Columnistas

La luz primera del verano
Autor: Dario Ruiz Gómez
7 de Enero de 2013


Podríamos decirnos a nosotros mismos, en un gesto de reconocimiento, tan escaso en estos días, que la llegada de los días del verano con su luz asombrosa, sus impensadas transparencias, nos ha arrastrado a sentir un optimismo


Podríamos decirnos a nosotros mismos, en un gesto de reconocimiento, tan escaso en estos días, que la llegada de los días del verano con su luz asombrosa, sus impensadas transparencias, nos ha arrastrado a sentir un optimismo que la violencia, los atascos del tráfico urbano, la inseguridad en las calles, había hecho desaparecer, por desgracia, de nuestro ánimo. No es que vaya a caer en esa especie de determinismo climatológico que pretende afirmar que, inevitablemente, los días del invierno con sus grandes chaparrones, su melancólica lluvia, conducen al pesimismo y al malhumor, ya que la grisura del ambiente se alía con el riesgo cotidiano para sumirnos en la tristeza y llevarnos a pensar que nada puede ser redimido.


Es la imagen del moho, de la humedad destilante, pero sabemos que esto no es cierto pues también los días grises tienen la particular poética del agua y sus espejos, el recuerdo de los montes perseguidos por la insania de los especuladores, la gota que rueda lentamente sobre el vidrio de la ventana de la vieja casa de nuestra infancia, suspendida entre el recuerdo y el olvido. Pobres, decimos, de quienes se privan de estos éxtasis, metidos en sus vehículos mientras desesperan detenidos por un tránsito vehicular ofuscado que los hará llegar tarde a casa.


El contraste de este impresentido derroche de luz con el gris del invierno nos ayuda a descubrir con el debido asombro la existencia de realidades diferentes que la misma luz crea bajo la atmósfera de las calles, en el perfil desconocido de los edificios y de las montañas y que viene a recordarnos que estas imágenes constituyen la verdadera memoria de la ciudad que nos habita. Por eso cuando leo las llamadas “nuevas historias de vida urbana”, áridas descripciones detalladas bajo estériles conceptos y fraseologías, me doy cuenta de que la luz, ese pleno aire que descubrieron los pintores como Monet y que señala Italo Calvino, es la que se hace necesario leer para descubrir la verdadera historia de las calles y de los barrios.
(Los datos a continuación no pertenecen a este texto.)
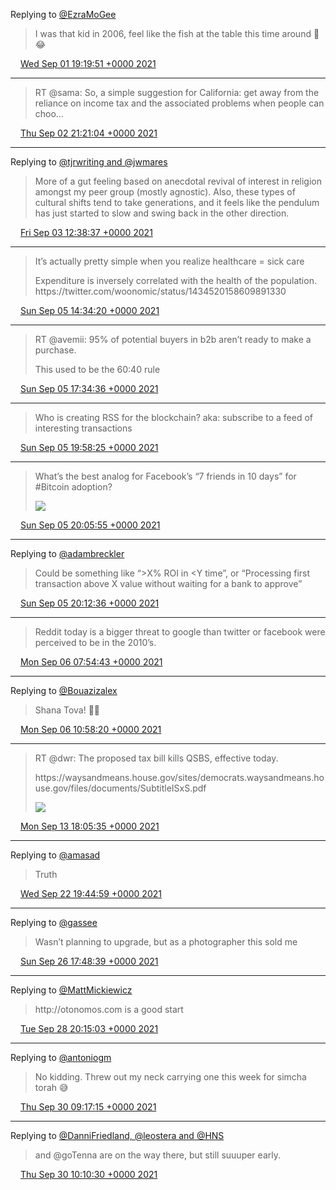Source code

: Replying to [@EzraMoGee](https://twitter.com/EzraMoGee/status/1433119549034045445)

> I was that kid in 2006, feel like the fish at the table this time around 👴 😂

<img src="../../media/tweet.ico" width="12" /> [Wed Sep 01 19:19:51 +0000 2021](https://twitter.com/adambreckler/status/1433147611603738624)

----

> RT @sama: So, a simple suggestion for California: get away from the reliance on income tax and the associated problems when people can choo…

<img src="../../media/tweet.ico" width="12" /> [Thu Sep 02 21:21:04 +0000 2021](https://twitter.com/adambreckler/status/1433540504566722609)

----

Replying to [@tjrwriting and @jwmares](https://twitter.com/tjrwriting/status/1433576726563590144)

> More of a gut feeling based on anecdotal revival of interest in religion amongst my peer group \(mostly agnostic\)\. Also, these types of cultural shifts tend to take generations, and it feels like the pendulum has just started to slow and swing back in the other direction\.

<img src="../../media/tweet.ico" width="12" /> [Fri Sep 03 12:38:37 +0000 2021](https://twitter.com/adambreckler/status/1433771413861806081)

----

> It’s actually pretty simple when you realize healthcare \= sick care  
>   
> Expenditure is inversely correlated with the health of the population\. https://twitter\.com/woonomic/status/1434520158609891330

<img src="../../media/tweet.ico" width="12" /> [Sun Sep 05 14:34:20 +0000 2021](https://twitter.com/adambreckler/status/1434525310972743693)

----

> RT @avemii: 95% of potential buyers in b2b aren’t ready to make a purchase\.  
>   
> This used to be the 60:40 rule

<img src="../../media/tweet.ico" width="12" /> [Sun Sep 05 17:34:36 +0000 2021](https://twitter.com/adambreckler/status/1434570675231105029)

----

> Who is creating RSS for the blockchain? aka: subscribe to a feed of interesting transactions

<img src="../../media/tweet.ico" width="12" /> [Sun Sep 05 19:58:25 +0000 2021](https://twitter.com/adambreckler/status/1434606868639502337)

----

> What’s the best analog for Facebook’s “7 friends in 10 days” for \#Bitcoin adoption? 
> 
> ![](../../media/1434608752984985606-E-jBDdHXIAgcDTD.jpg)

<img src="../../media/tweet.ico" width="12" /> [Sun Sep 05 20:05:55 +0000 2021](https://twitter.com/adambreckler/status/1434608752984985606)

----

Replying to [@adambreckler](https://twitter.com/adambreckler/status/1434608752984985606)

> Could be something like “&gt;X% ROI in &lt;Y time”, or “Processing first transaction above X value without waiting for a bank to approve”

<img src="../../media/tweet.ico" width="12" /> [Sun Sep 05 20:12:36 +0000 2021](https://twitter.com/adambreckler/status/1434610436427689991)

----

> Reddit today is a bigger threat to google than twitter or facebook were perceived to be in the 2010’s\.

<img src="../../media/tweet.ico" width="12" /> [Mon Sep 06 07:54:43 +0000 2021](https://twitter.com/adambreckler/status/1434787128702128130)

----

Replying to [@Bouazizalex](https://twitter.com/Bouazizalex/status/1434833144327426049)

> Shana Tova\! 🙌🏻

<img src="../../media/tweet.ico" width="12" /> [Mon Sep 06 10:58:20 +0000 2021](https://twitter.com/adambreckler/status/1434833338263646209)

----

> RT @dwr: The proposed tax bill kills QSBS, effective today\.  
>   
> https://waysandmeans\.house\.gov/sites/democrats\.waysandmeans\.house\.gov/files/documents/SubtitleISxS\.pdf 
> 
> ![](../../media/1437477574704340995-E_LqqJaVEAIiqo8.png)

<img src="../../media/tweet.ico" width="12" /> [Mon Sep 13 18:05:35 +0000 2021](https://twitter.com/adambreckler/status/1437477574704340995)

----

Replying to [@amasad](https://twitter.com/amasad/status/1440733729844985868)

> Truth

<img src="../../media/tweet.ico" width="12" /> [Wed Sep 22 19:44:59 +0000 2021](https://twitter.com/adambreckler/status/1440764078591393793)

----

Replying to [@gassee](https://twitter.com/gassee/status/1442005985489530881)

> Wasn’t planning to upgrade, but as a photographer this sold me

<img src="../../media/tweet.ico" width="12" /> [Sun Sep 26 17:48:39 +0000 2021](https://twitter.com/adambreckler/status/1442184356672544769)

----

Replying to [@MattMickiewicz](https://twitter.com/MattMickiewicz/status/1442910446927839233)

> http://otonomos\.com is a good start

<img src="../../media/tweet.ico" width="12" /> [Tue Sep 28 20:15:03 +0000 2021](https://twitter.com/adambreckler/status/1442945974444257287)

----

Replying to [@antoniogm](https://twitter.com/antoniogm/status/1443284256239734784)

> No kidding\. Threw out my neck carrying one this week for simcha torah 😅

<img src="../../media/tweet.ico" width="12" /> [Thu Sep 30 09:17:15 +0000 2021](https://twitter.com/adambreckler/status/1443505207355260928)

----

Replying to [@DanniFriedland, @leostera and @HNS](https://twitter.com/DanniFriedland/status/1443491432740925443)

> and @goTenna are on the way there, but still suuuper early\.

<img src="../../media/tweet.ico" width="12" /> [Thu Sep 30 10:10:30 +0000 2021](https://twitter.com/adambreckler/status/1443518608638988290)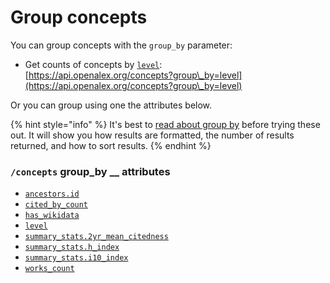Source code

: # Group concepts

You can group concepts with the `group_by` parameter:

* Get counts of concepts by [`level`](concept-object.md#level):\
  [https://api.openalex.org/concepts?group\_by=level](https://api.openalex.org/concepts?group\_by=level)

Or you can group using one the attributes below.

{% hint style="info" %}
It's best to [read about group by](../../how-to-use-the-api/get-groups-of-entities.md) before trying these out. It will show you how results are formatted, the number of results returned, and how to sort results.
{% endhint %}

### `/concepts` group\_by \_\_ attributes

* [`ancestors.id`](concept-object.md#ancestors)
* [`cited_by_count`](concept-object.md#cited\_by\_count)
* [`has_wikidata`](filter-concepts.md#has\_wikidata)
* [`level`](concept-object.md#level)
* [`summary_stats.2yr_mean_citedness`](concept-object.md#summary\_stats)
* [`summary_stats.h_index`](concept-object.md#summary\_stats)
* [`summary_stats.i10_index`](concept-object.md#summary\_stats)
* [`works_count`](concept-object.md#works\_count)
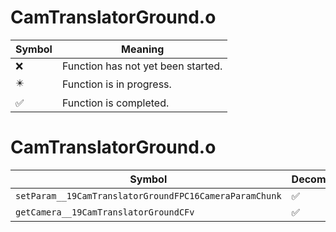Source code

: # CamTranslatorGround.o
| Symbol | Meaning 
| ------------- | ------------- 
| :x: | Function has not yet been started. 
| :eight_pointed_black_star: | Function is in progress. 
| :white_check_mark: | Function is completed. 


# CamTranslatorGround.o
| Symbol | Decompiled? |
| ------------- | ------------- |
| `setParam__19CamTranslatorGroundFPC16CameraParamChunk` | :white_check_mark: |
| `getCamera__19CamTranslatorGroundCFv` | :white_check_mark: |
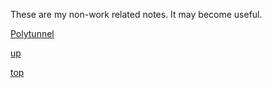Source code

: These are my non-work related notes. It may become useful.

[Polytunnel](Polytunnel.md)


[up](README.md)

[top](../README.md)
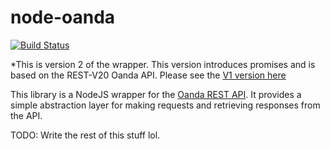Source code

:# node-oanda

[![Build Status](https://travis-ci.org/flagpoonage/node-oanda.svg?branch=v2)](https://travis-ci.org/flagpoonage/node-oanda)

*This is version 2 of the wrapper. This version introduces promises and is based on the REST-V20 Oanda API. Please see the [V1 version here](https://github.com/flagpoonage/node-oanda/tree/v2)

This library is a NodeJS wrapper for the [Oanda REST API](https://developer.oanda.com/rest-live-v20/introduction/). It provides a simple abstraction layer for making requests and retrieving responses from the API.

TODO: Write the rest of this stuff lol.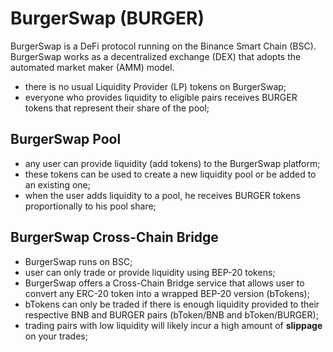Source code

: # BurgerSwap (BURGER)

BurgerSwap is a DeFi protocol running on the Binance Smart Chain (BSC). BurgerSwap works as a decentralized exchange (DEX) that adopts the automated market maker (AMM) model. 

- there is no usual Liquidity Provider (LP) tokens on BurgerSwap;
- everyone who provides liquidity to eligible pairs receives BURGER tokens that represent their share of the pool;

## BurgerSwap Pool

- any user can provide liquidity (add tokens) to the BurgerSwap platform;
- these tokens can be used to create a new liquidity pool or be added to an existing one;
- when the user adds liquidity to a pool, he receives BURGER tokens proportionally to his pool share;

## BurgerSwap Cross-Chain Bridge

- BurgerSwap runs on BSC;
- user can only trade or provide liquidity using BEP-20 tokens;
- BurgerSwap offers a Cross-Chain Bridge service that allows user to convert any ERC-20 token into a wrapped BEP-20 version (bTokens);
- bTokens can only be traded if there is enough liquidity provided to their respective BNB and BURGER pairs (bToken/BNB and bToken/BURGER);
- trading pairs with low liquidity will likely incur a high amount of **slippage** on your trades;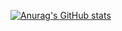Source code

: [![Anurag's GitHub stats](https://github-readme-stats.vercel.app/api?username=Yandexis&include_all_commits=true&count_private=true&theme=aura)](https://github.com/anuraghazra/github-readme-stats)
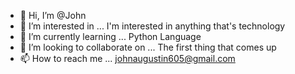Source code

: - 👋 Hi, I’m @John
- 👀 I’m interested in ... I'm interested in anything that's technology
- 🌱 I’m currently learning ... Python Language
- 💞️ I’m looking to collaborate on ... The first thing that comes up
- 📫 How to reach me ... johnaugustin605@gmail.com

<!---
Ellitch/Ellitch is a ✨ special ✨ repository because its `README.md` (this file) appears on your GitHub profile.
You can click the Preview link to take a look at your changes.
--->
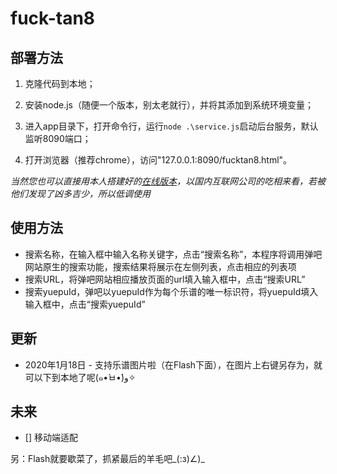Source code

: # fuck-tan8

##  部署方法

1. 克隆代码到本地；

2. 安装node.js（随便一个版本，别太老就行），并将其添加到系统环境变量；

3. 进入app目录下，打开命令行，运行`node .\service.js`启动后台服务，默认监听8090端口；

4. 打开浏览器（推荐chrome），访问"127.0.0.1:8090/fucktan8.html"。

  *当然您也可以直接用本人搭建好的[在线版本](http://118.190.146.89:8090/fucktan8.html)，以国内互联网公司的吃相来看，若被他们发现了凶多吉少，所以低调使用*


## 使用方法
* 搜索名称，在输入框中输入名称关键字，点击“搜索名称”，本程序将调用弹吧网站原生的搜索功能，搜索结果将展示在左侧列表，点击相应的列表项
* 搜索URL，将弹吧网站相应播放页面的url填入输入框中，点击“搜索URL”
* 搜索yuepuId，弹吧以yuepuId作为每个乐谱的唯一标识符，将yuepuId填入输入框中，点击“搜索yuepuId”

## 更新
* 2020年1月18日 - 支持乐谱图片啦（在Flash下面），在图片上右键另存为，就可以下到本地了呢(๑•̀ㅂ•́)و✧

## 未来
* [] 移动端适配

另：Flash就要歇菜了，抓紧最后的羊毛吧_(:з)∠)_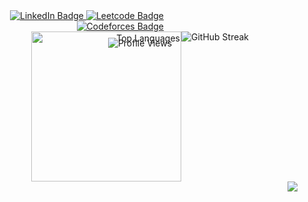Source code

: 

<div align="right" style="position: relative; text-align: center;">
        <!-- Profile view badge -->
        <span style="position: absolute; top: 100%; left: 50%; transform: translateX(-50%); margin-top: 10px;">
                <img src="https://komarev.com/ghpvc/?username=million-t&style=flat-square&color=blue" alt="Profile Views"/>
        </span>
        <!-- Social badges -->
        <div id="badges" align="right" style="width: 290px;">
            <a href="https://www.linkedin.com/in/million-tolessa/">
                <img src="https://img.shields.io/badge/LinkedIn-blue?style=for-the-badge&logo=linkedin&logoColor=white" alt="LinkedIn Badge"/>
            </a>
            <a href="https://leetcode.com/Million_/">
                <img src="https://img.shields.io/badge/Leetcode-black?style=for-the-badge&logo=leetcode&logoColor=yellow" alt="Leetcode Badge" />
            </a>
            <a href="https://codeforces.com/profile/sterlin">
                <img src="https://img.shields.io/badge/Codeforces-white?style=for-the-badge&logo=codeforces&logoColor=blue" alt="Codeforces Badge"/>
            </a>
        </div>
</div>


<div align="right" style="display: flex; justify-content: center;">
    <!-- Left image -->
    <img src="https://github-readme-stats.vercel.app/api/top-langs/?username=million-t&layout=compact&theme=dracula" width="240"  alt="Top Languages" />
    <!-- Right content with black background -->
     <img src="http://github-readme-streak-stats.herokuapp.com?user=million-t&theme=dracula"  alt="GitHub Streak" />    
</div>
<div align="right" >
        <img src="https://github-readme-activity-graph.vercel.app/graph?username=million-t&theme=github-compact" />
</div>
 <!-- 
<div align="right" style="display: flex; justify-content: center; gap: 0px; width: 640;">
  <img src="https://leetcode.card.workers.dev/Million_?theme=dark&font=baloo&&extension=activity"   height="320"/>
  <img src="https://codeforces-readme-stats.vercel.app/api/card?username=sterlin&theme=dark_lc&disable_animations=false&show_icons=true&force_username=false" width="420"/>
</div>
-->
Le Corbusier le concede a la luz la medida que justifica a la arquitectura, el bruñido manto del crepúsculo sobre la fachada de casas y edificios, los espacios interiores que la luz cualifica en sus funciones. Esa luz vespertina, por ejemplo, donde las ciudades de hoy hacen parte de las ciudades de todas las épocas, donde la callejuela de barrio se incorpora a la genealogía de las callejuelas que describieron Cervantes o Dickens, García Márquez o Vasco Pratolini. Temporales, arreboles, lluvias que vienen a recordarnos que muros y estructuras de vidrio, de aluminio solo cobran realidad bajo su fuerza imaginaria.


Esta luz trae consigo el necesario contraste de lenguajes perdidos a causa de nuestra negligencia espiritual, el de la pureza, por ejemplo, cuando vivimos entre lenguajes y sentimientos traicionados o sea entre la contaminación moral propia de desajustadas costumbres y la fealdad agresiva de lo nuevo. La prístina luz viene a recordarnos que existe la armonía y que es necesario estimularla para oponerla a tanta ordinariez como la que nos rodea. El reclamo de Goethe al estar muriendo, “luz, quiero más luz”, viene a corroborar el canon de un ideal que solo busca mostrarnos frente a la fealdad y las tinieblas, la necesidad de la armonía. Es el alba de la ciudad bajo la fuerza de la luz que intimida al asesino, que desvía las balas, es, en la tarde el horizonte de un crepúsculo que nos abre el alma a la claridad de las estrellas.